Салтыков-Щедрин. Как срослась фамилия с псевдонимом. Двадцать томов скрипучей от бешенства прозы, отравленное кружево неотразимых обиняков; недомолвки из тех, что смываются только кровью; и аллегории, прямые, как зуботычины. Презрительный голос. Вывернутый наизнанку слог. Ум, в точности передразнивающий бессмыслицу мира. Свинцовая латынь подцензурного красноречия.

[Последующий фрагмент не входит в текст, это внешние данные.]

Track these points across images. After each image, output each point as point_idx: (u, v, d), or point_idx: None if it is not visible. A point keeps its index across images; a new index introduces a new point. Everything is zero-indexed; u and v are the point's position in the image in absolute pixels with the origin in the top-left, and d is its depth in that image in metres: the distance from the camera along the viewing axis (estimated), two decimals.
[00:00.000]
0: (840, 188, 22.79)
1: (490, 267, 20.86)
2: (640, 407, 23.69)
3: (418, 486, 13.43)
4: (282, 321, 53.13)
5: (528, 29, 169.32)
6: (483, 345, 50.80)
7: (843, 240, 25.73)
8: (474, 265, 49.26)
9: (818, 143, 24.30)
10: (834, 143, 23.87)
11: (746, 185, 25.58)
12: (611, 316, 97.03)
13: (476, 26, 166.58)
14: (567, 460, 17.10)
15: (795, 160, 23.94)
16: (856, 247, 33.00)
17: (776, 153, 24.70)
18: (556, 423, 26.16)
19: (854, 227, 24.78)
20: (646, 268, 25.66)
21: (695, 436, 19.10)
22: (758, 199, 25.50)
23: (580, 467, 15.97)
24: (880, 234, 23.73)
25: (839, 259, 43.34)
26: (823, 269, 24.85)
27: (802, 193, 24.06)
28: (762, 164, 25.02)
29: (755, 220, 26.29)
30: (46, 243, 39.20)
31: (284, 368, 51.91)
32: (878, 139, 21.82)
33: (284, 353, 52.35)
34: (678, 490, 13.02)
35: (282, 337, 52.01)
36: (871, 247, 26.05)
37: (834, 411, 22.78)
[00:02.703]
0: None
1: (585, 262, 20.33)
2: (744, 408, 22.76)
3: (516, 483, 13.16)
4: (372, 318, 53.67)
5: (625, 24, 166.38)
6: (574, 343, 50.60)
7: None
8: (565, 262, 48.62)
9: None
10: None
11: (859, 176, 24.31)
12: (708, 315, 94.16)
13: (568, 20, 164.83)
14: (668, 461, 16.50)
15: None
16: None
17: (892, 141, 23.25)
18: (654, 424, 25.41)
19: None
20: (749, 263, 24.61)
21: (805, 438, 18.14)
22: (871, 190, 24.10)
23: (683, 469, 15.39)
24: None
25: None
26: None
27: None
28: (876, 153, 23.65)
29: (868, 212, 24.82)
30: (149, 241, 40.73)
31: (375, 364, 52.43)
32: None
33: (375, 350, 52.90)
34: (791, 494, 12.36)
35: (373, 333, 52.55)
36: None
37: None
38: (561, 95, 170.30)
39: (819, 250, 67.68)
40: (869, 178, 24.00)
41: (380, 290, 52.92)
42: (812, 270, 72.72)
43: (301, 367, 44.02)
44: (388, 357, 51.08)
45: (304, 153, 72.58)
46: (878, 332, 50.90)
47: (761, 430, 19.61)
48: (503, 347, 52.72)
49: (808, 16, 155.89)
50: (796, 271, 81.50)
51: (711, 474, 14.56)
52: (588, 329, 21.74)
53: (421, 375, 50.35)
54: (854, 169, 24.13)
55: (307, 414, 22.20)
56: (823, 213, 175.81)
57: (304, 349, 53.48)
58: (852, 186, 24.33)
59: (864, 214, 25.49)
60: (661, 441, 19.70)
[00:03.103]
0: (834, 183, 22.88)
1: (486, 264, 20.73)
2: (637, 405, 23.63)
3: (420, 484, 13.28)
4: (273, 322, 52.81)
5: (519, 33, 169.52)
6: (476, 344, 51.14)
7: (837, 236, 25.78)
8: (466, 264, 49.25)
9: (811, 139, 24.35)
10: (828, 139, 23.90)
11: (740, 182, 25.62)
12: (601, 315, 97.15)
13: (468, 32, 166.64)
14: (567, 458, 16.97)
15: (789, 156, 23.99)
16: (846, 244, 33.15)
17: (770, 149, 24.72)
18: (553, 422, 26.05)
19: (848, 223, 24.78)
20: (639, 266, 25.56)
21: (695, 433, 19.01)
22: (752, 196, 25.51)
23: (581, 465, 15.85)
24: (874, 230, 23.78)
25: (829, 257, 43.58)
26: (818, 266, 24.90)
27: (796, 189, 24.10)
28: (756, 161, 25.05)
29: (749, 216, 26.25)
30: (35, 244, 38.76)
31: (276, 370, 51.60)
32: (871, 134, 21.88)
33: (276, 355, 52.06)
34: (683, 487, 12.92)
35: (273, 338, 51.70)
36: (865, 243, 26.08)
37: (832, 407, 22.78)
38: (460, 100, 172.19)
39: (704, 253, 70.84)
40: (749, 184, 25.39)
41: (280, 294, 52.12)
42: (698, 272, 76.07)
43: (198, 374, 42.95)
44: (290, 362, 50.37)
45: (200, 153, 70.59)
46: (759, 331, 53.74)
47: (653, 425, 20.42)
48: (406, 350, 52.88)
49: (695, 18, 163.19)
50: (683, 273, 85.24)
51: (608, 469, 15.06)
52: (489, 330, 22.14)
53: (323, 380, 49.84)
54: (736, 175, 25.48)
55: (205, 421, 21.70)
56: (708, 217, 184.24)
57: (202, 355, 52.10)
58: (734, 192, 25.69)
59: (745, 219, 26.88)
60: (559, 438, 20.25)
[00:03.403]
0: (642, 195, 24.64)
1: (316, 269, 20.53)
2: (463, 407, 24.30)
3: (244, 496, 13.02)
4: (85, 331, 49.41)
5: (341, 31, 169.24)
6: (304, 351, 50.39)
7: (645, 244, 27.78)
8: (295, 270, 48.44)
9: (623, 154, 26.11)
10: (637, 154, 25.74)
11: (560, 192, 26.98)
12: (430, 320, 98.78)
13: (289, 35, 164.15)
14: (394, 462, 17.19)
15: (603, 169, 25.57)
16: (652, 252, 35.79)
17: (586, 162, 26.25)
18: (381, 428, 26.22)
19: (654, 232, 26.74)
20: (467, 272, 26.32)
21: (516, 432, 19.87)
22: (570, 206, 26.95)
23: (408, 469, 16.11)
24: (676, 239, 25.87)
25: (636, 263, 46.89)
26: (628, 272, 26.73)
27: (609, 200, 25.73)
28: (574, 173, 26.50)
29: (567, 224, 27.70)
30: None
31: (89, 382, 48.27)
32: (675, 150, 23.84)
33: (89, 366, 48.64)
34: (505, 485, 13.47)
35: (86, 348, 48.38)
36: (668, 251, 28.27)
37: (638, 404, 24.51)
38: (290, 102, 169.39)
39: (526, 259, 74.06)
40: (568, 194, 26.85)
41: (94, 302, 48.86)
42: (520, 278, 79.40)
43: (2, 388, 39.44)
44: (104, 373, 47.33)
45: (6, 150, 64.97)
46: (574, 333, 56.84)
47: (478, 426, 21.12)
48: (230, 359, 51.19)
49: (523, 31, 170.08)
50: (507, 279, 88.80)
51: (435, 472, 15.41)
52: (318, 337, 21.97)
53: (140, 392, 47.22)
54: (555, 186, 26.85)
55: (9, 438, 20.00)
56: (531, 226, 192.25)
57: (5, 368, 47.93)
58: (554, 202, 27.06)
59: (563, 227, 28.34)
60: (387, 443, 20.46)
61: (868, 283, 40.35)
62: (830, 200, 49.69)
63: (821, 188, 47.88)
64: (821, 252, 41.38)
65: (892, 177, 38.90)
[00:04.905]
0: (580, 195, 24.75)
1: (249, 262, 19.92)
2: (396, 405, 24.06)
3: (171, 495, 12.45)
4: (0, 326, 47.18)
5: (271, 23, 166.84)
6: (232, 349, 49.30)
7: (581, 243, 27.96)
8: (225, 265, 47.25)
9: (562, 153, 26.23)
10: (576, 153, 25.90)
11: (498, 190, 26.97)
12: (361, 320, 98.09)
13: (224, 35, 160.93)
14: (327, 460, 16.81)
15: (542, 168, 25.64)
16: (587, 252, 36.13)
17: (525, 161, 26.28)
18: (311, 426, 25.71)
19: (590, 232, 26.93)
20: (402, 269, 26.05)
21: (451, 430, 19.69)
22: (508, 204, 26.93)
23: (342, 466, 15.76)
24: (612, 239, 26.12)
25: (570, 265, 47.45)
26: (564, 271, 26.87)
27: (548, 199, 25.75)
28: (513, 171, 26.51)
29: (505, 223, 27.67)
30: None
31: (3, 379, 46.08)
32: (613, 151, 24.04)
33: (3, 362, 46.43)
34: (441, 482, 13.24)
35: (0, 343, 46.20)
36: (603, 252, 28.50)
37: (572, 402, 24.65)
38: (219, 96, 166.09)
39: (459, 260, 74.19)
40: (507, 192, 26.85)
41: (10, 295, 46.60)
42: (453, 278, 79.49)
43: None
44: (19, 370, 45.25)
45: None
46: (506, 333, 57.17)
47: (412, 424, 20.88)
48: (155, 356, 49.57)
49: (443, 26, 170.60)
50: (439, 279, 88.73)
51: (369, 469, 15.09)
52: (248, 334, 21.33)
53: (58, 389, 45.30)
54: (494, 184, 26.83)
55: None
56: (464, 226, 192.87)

"Я думаю насчет этого так: истинные ораторы (точно так же, как и истинные баснописцы), такие, которые зажигают сердца человеков, могут появляться только в таких странах, где долго существовал известного рода гнет, как, например, рабство, диктатура, канцелярская тайна, ссылка в места не столь отдаленные (а отчего же, впрочем, и не в отдаленные) и проч. Под давлением этого гнета в сердцах накапливается раздражение, горечь и страстное стремление прорвать плотину паскудства, опутывающего жизнь. В большинстве случаев, разумеется, победа остается на стороне гнета, и тогда ораторы или сгорают сами собой, или кончают карьеру в местах более или менее отдаленных".

Действительный статский советник Салтыков скончался в собственной постели, завещав семейству приличный капитал.

Государство, семья, собственность, - он утверждал, что эти принципы распались, но был вынужден откупиться от них биографией.

Совесть его долго маялась между теорией и практикой. У Салтыкова были идеалы. Он отыскал их в книгах своей безотрадной юности - в Евангелии, сочинениях Сен-Симона, Жорж Занд и Белинского. Имея неудобную привычку додумывать всякую мысль до конца, он сличил идеалы с фактами и вывел убеждения, с которыми сообразовывал свою деятельность всегда. Испуг от внезапной высылки, наркоз провинциальной скуки, соблазн административной карьеры, искус литературного успеха, либеральные иллюзии, задор цинической безнадежности - все прошло, а убеждения остались.

Золотой век находился несомненно впереди, но так далеко, что ради него можно было только погибнуть. Оставалось решить - как погибнуть полезнее.